Retype, word for word, the lines from the first line of the entries through the line that holds "index dip: (124, 152)"; leave out the pictures.

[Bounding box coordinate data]
━━━━━━━━━━━━━━━━
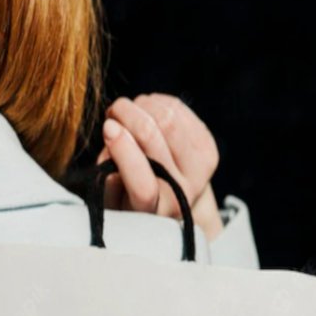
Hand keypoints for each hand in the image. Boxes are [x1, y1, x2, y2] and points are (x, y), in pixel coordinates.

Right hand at [96, 94, 223, 240]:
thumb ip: (108, 177)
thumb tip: (113, 134)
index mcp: (155, 212)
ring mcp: (201, 168)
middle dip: (128, 116)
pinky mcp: (208, 145)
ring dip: (142, 106)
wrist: (171, 197)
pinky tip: (147, 113)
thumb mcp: (113, 198)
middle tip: (113, 112)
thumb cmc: (132, 197)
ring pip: (168, 117)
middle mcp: (182, 193)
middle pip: (154, 137)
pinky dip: (157, 103)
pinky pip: (178, 109)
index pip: (143, 186)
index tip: (108, 128)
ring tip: (128, 113)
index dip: (124, 152)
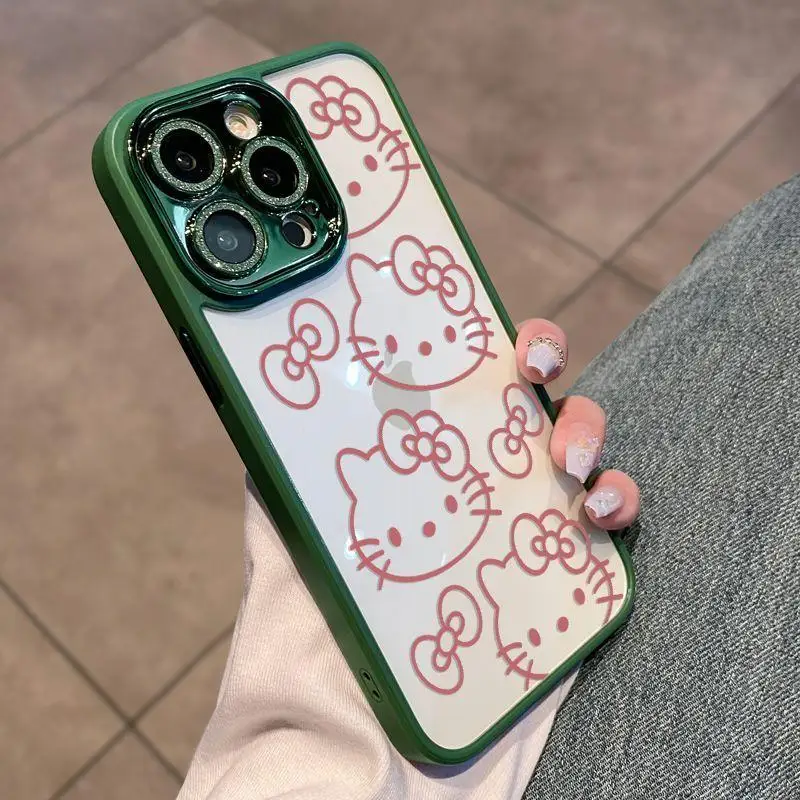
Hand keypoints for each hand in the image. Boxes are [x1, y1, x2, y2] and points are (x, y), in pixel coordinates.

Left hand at [179, 318, 640, 799]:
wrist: (371, 738)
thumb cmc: (328, 633)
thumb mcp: (294, 545)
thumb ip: (281, 483)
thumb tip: (259, 417)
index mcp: (425, 455)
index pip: (462, 375)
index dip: (486, 340)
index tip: (498, 335)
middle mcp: (479, 474)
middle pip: (529, 392)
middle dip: (545, 362)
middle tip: (534, 374)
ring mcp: (527, 516)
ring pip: (581, 445)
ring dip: (588, 432)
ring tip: (570, 463)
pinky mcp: (567, 567)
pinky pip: (613, 520)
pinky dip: (620, 504)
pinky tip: (598, 516)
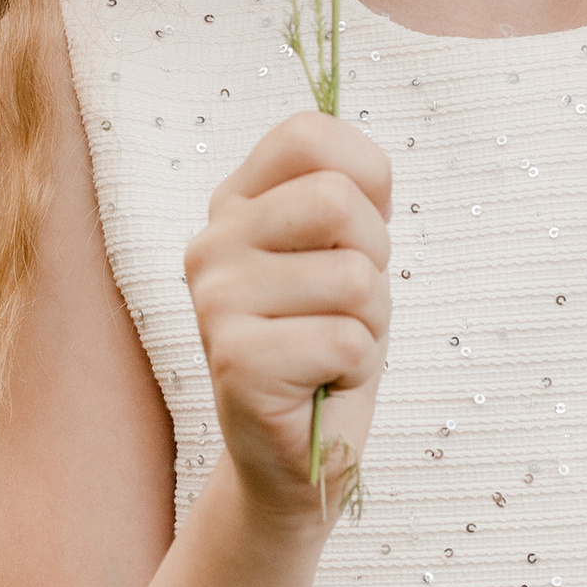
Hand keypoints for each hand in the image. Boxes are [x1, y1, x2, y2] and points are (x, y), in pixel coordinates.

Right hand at [184, 112, 392, 527]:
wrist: (299, 451)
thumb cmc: (329, 342)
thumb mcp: (345, 252)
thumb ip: (346, 196)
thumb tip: (364, 176)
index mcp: (235, 203)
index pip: (308, 134)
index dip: (365, 176)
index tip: (356, 233)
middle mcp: (212, 243)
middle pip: (336, 199)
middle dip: (374, 259)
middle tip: (348, 305)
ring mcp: (215, 301)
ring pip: (353, 278)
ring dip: (369, 324)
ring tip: (332, 349)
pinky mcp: (235, 361)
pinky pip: (345, 340)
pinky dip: (356, 368)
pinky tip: (320, 383)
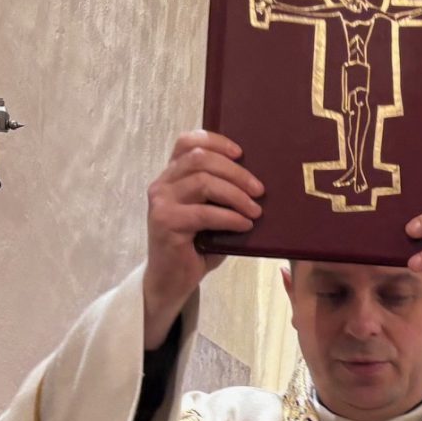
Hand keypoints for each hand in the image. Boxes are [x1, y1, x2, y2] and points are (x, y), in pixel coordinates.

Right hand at [143, 132, 260, 348]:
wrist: (172, 280)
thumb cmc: (197, 245)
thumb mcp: (211, 212)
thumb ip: (223, 193)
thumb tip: (260, 183)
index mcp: (172, 175)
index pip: (187, 141)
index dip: (215, 141)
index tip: (241, 152)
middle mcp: (162, 183)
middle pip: (200, 159)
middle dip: (236, 172)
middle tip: (260, 190)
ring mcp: (161, 202)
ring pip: (203, 182)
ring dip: (236, 195)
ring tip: (256, 210)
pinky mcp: (165, 223)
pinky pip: (204, 213)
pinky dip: (230, 217)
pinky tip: (245, 225)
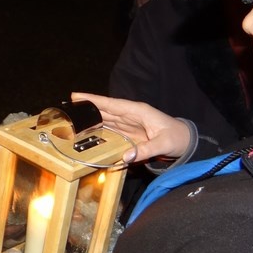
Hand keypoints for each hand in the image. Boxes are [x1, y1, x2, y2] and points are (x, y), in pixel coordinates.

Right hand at [70, 92, 192, 163]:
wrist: (186, 143)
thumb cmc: (178, 138)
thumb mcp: (164, 144)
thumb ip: (145, 150)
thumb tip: (125, 156)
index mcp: (137, 111)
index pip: (112, 104)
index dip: (94, 100)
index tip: (76, 96)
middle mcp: (130, 116)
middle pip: (104, 110)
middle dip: (86, 108)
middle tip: (66, 108)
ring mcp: (128, 124)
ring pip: (104, 119)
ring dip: (89, 119)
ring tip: (71, 120)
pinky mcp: (127, 134)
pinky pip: (109, 130)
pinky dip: (97, 131)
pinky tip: (86, 133)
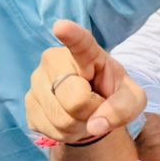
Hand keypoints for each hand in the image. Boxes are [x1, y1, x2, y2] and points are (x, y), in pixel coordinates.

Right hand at [26, 20, 145, 141]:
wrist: (92, 109)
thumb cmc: (113, 95)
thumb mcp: (132, 100)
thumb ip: (123, 109)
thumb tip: (96, 126)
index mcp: (87, 53)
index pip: (80, 43)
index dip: (71, 35)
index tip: (61, 27)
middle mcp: (55, 61)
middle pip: (75, 99)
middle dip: (92, 111)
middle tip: (96, 105)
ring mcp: (37, 81)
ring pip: (60, 118)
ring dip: (79, 125)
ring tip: (83, 113)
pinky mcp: (28, 103)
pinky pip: (48, 128)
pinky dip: (65, 133)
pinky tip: (69, 120)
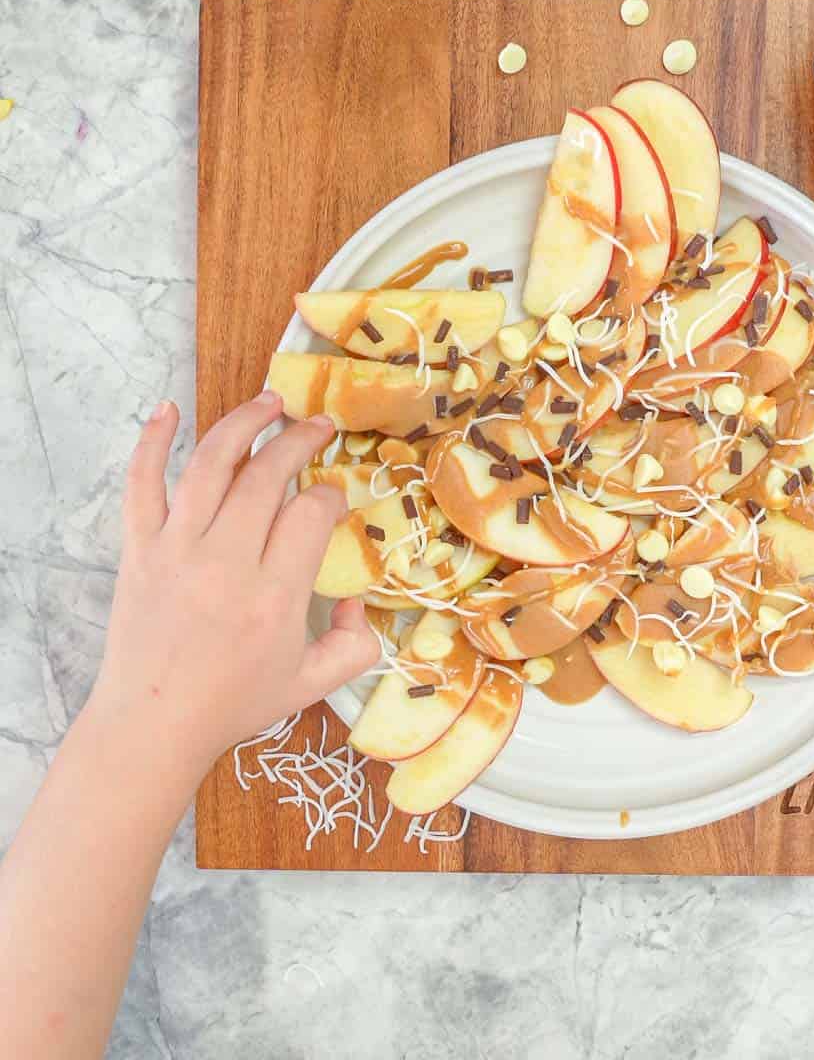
━━━━━━━━━━━━━━━━
- _RESPONSE TO THE TASK_:
Hand keypoints for each hand in the image. Boxes are [x1, y1, x2, y2] and points are (x, y), in pixel coordinates.

Right hand at [96, 94, 223, 240]:
thumb ip: (108, 177)
thumb tip: (113, 134)
index mcp: (155, 212)
ring mcp: (201, 168)
middle dip: (128, 116)
pinky mcp: (208, 145)
ring dip: (142, 106)
wrist: (171, 197)
pinky tip: (147, 113)
thumb mcp: (113, 198)
middle tip: (113, 112)
thumb cmc: (132, 197)
ring pip: (168, 117)
middle mcp: (182, 193)
middle pip: (154, 137)
pinky dip: (157, 103)
pinky pip: (178, 109)
index pip: (143, 186)
index tip: (108, 128)
ring tip: (128, 113)
index dip: (124, 152)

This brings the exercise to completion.